Copy out every one of the items below word for word, omitting the pictures.
═════ Extracted data ═════
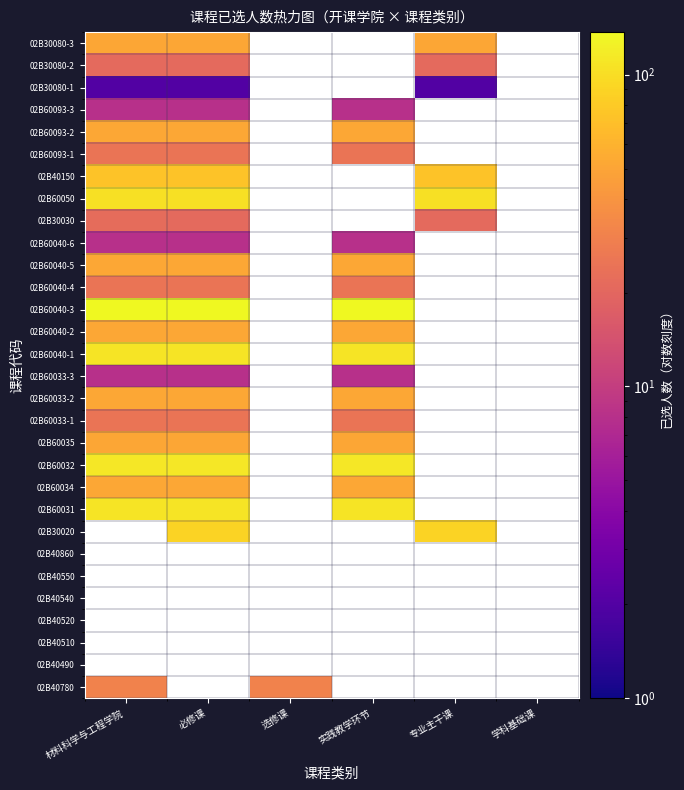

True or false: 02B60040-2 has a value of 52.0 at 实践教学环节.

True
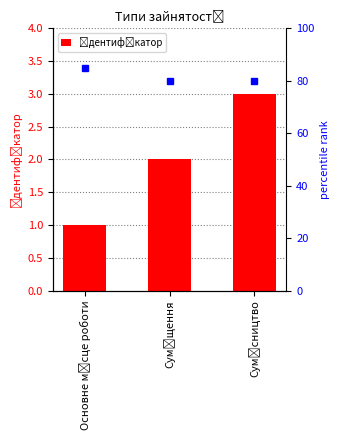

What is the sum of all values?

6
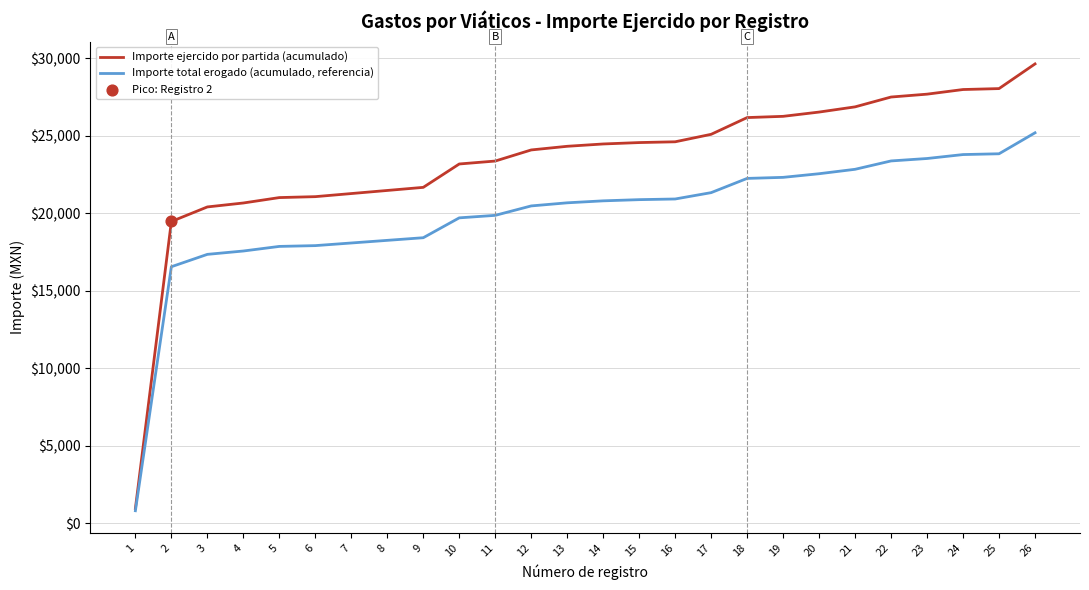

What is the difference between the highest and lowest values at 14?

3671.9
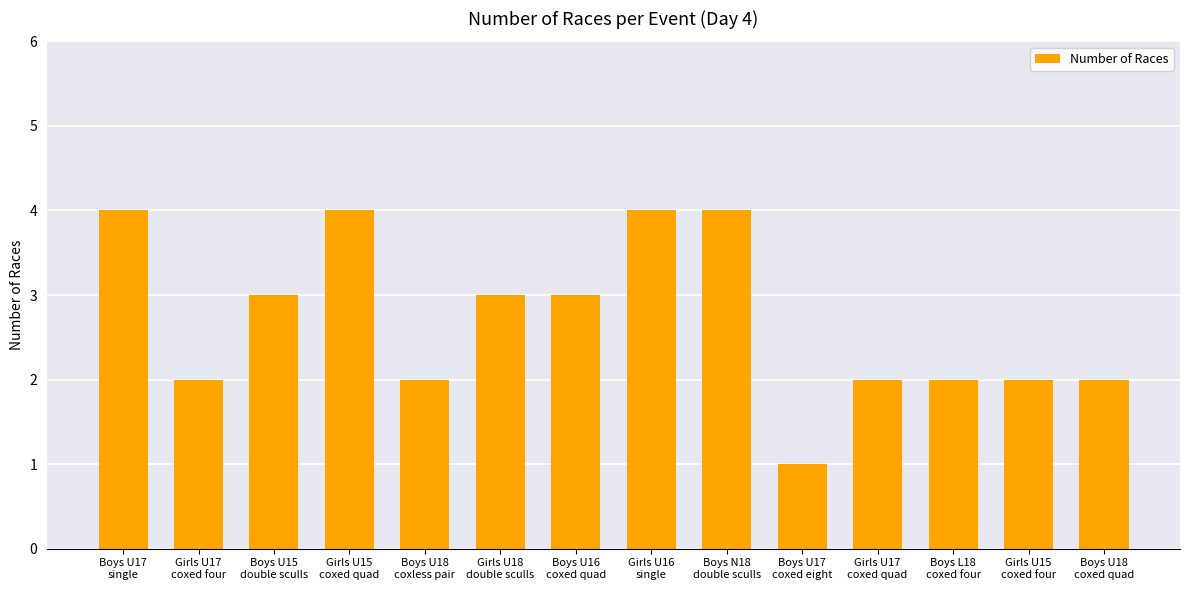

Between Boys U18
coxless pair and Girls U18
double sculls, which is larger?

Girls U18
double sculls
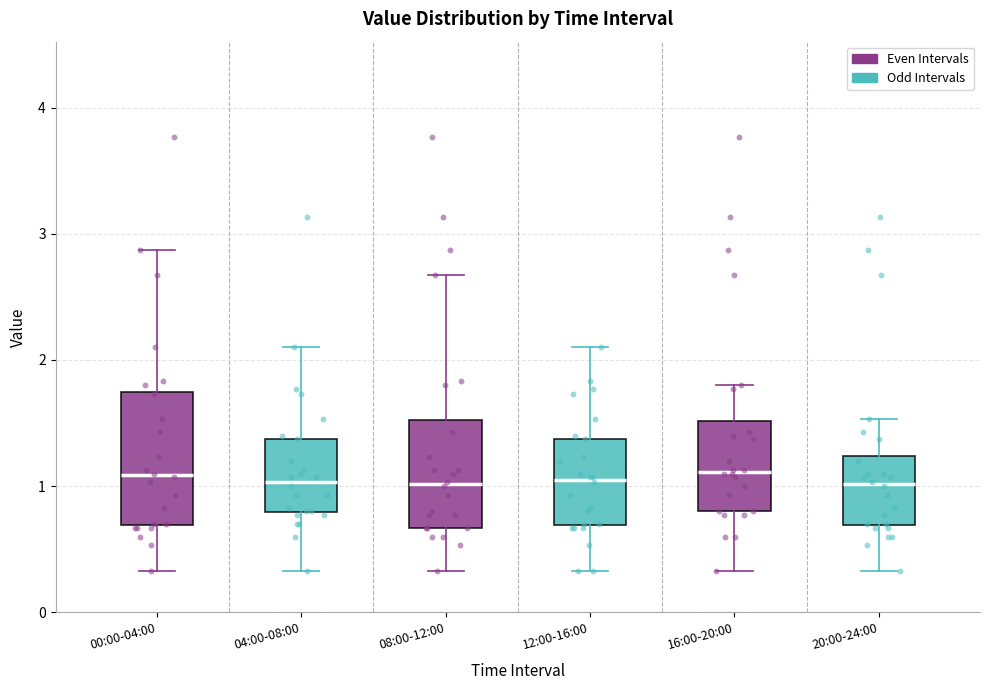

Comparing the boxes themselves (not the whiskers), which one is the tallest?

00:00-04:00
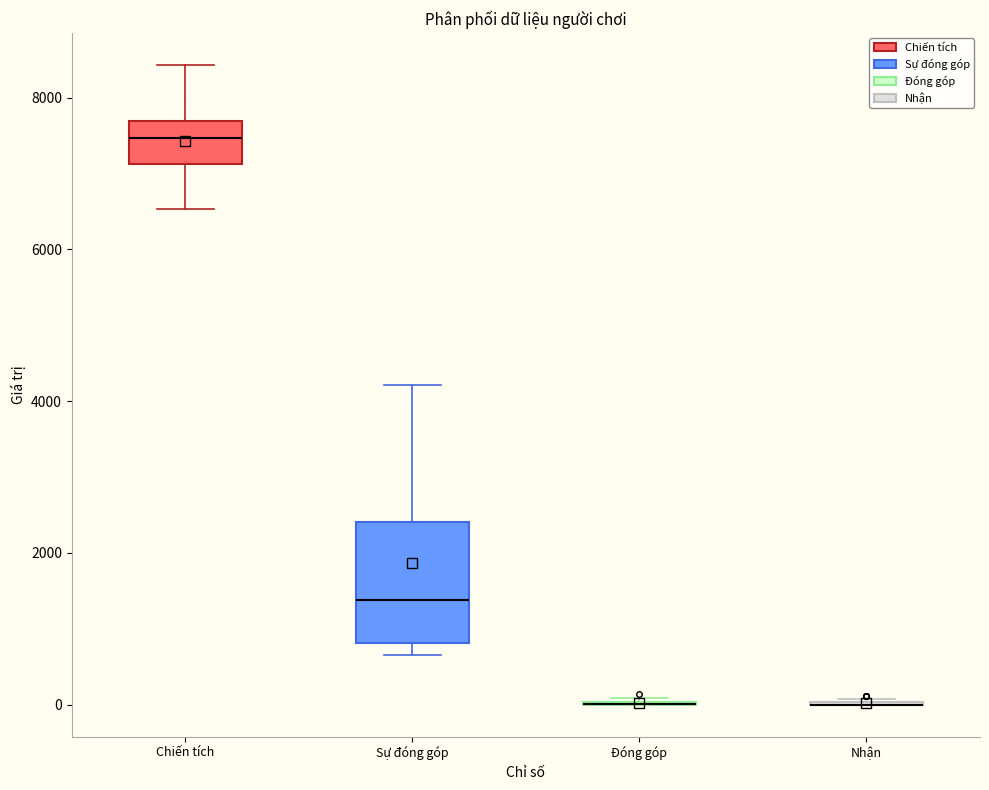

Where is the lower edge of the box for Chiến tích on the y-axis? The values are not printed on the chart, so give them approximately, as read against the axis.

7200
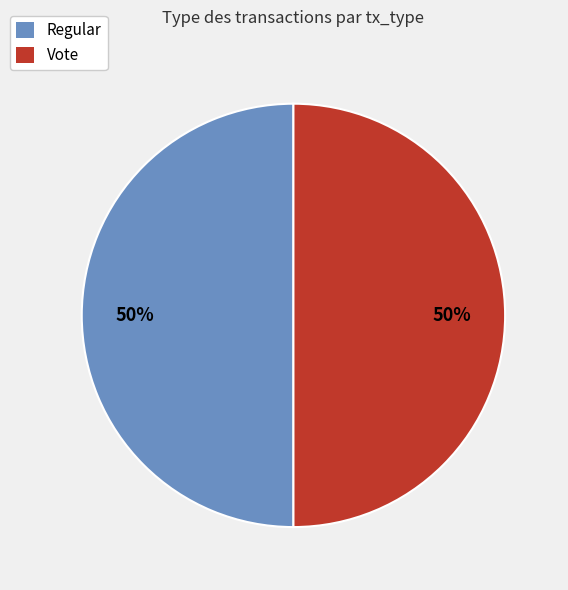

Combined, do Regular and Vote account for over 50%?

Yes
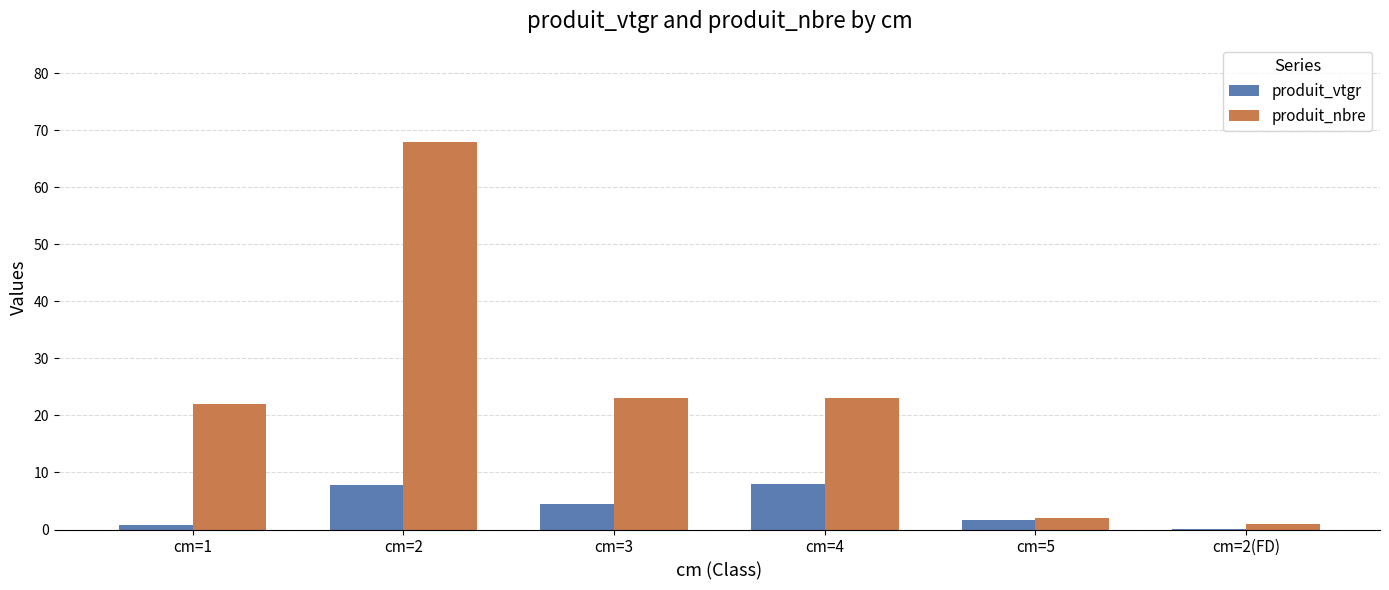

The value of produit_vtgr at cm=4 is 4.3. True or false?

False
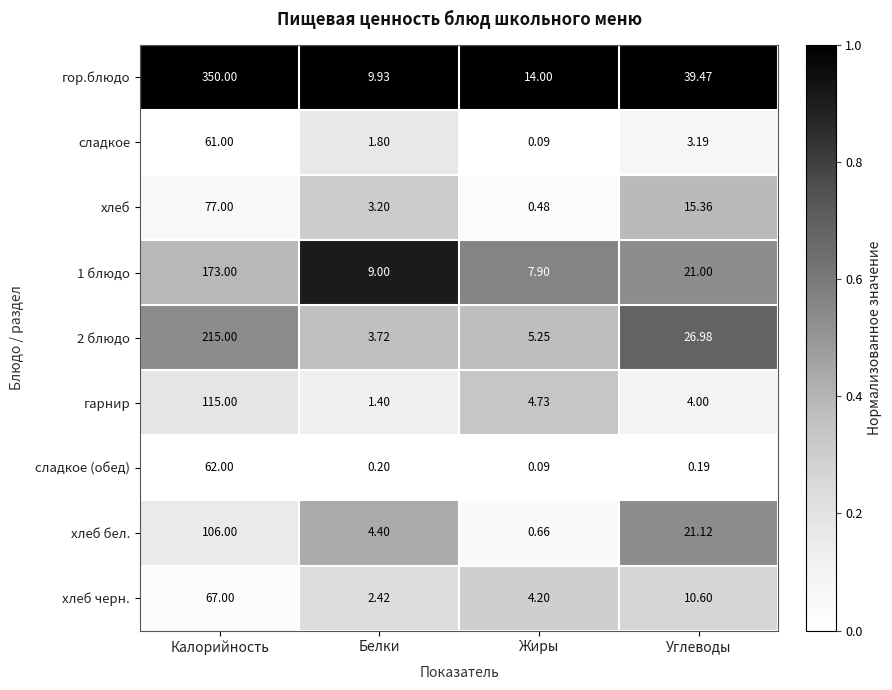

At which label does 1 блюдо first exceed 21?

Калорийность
═════
### Task response
True or false: 02B60040-2 has a value of 52.0 at 实践教学环节.

True

What is the sum of all values?

6

What is the difference between the highest and lowest values at 14?

3671.9

Between Boys U18
coxless pair and Girls U18
double sculls, which is larger?

Girls U18
double sculls

Comparing the boxes themselves (not the whiskers), which one is the tallest?

00:00-04:00

Where is the lower edge of the box for Chiến tích on the y-axis? The values are not printed on the chart, so give them approximately, as read against the axis.

7200

Combined, do Regular and Vote account for over 50%?

Yes

The value of produit_vtgr at cm=4 is 4.3. True or false?

False

At which label does 1 блюдо first exceed 21?

Калорийность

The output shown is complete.